[TEXTO FORNECIDO]:
-------

JUSTIÇA: Prática e exercício do que é de direito.


1 de abr. de 2011

Morar carioca também é na favela.

Todas as favelas vão ter intervenções de arquitetos até 2020. Mas o plano Morar Carioca também quer mexer nos bairros formais. A novidade é pensar a cidade como um todo, a que todos devem ter acesso. 

 Por Alexandra Lucas Coelho. 

Num edifício com mais de cem anos, que em tempos alojou os geradores para os bondinhos do Corcovado e do Pão de Açúcar, uma plateia de arquitectos está a ouvir dois sociólogos sobre como mudar o Rio de Janeiro. É um plano ambicioso, com o Mundial de Futebol de 2014 e, sobretudo, os Jogos Olímpicos de 2016 no horizonte. Mas não se esgota nisso: quer ir até 2020, constituindo todo "um legado social" das Olimpíadas. E, ao contrário de projectos anteriores, tem um nome deliberadamente genérico: Morar Carioca. Porque a proposta é pensar a cidade como um todo, favela e bairro formal. 

Para isso, 40 ateliers seleccionados por concurso vão trabalhar diferentes zonas da cidade. E boa parte deles está hoje neste auditório do Instituto de Arquitectos do Brasil para ouvir as conclusões de Maria Alice Rezende e Marcelo Burgos, investigadores da Pontifícia Universidade Católica (PUC) contratados pela prefeitura para desenvolver um quadro socioeconómico das favelas.

-------

[OBJETIVO DA TAREFA]:
No texto sobre o plano Morar Carioca, quantos ateliers selecionados por concurso vão trabalhar diferentes zonas da cidade? As linhas registradas não são necessárias.

[DADOS REGISTRADOS]:
-------

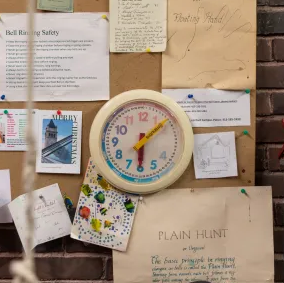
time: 6:08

-------

[RESPOSTA]:
40 ateliers.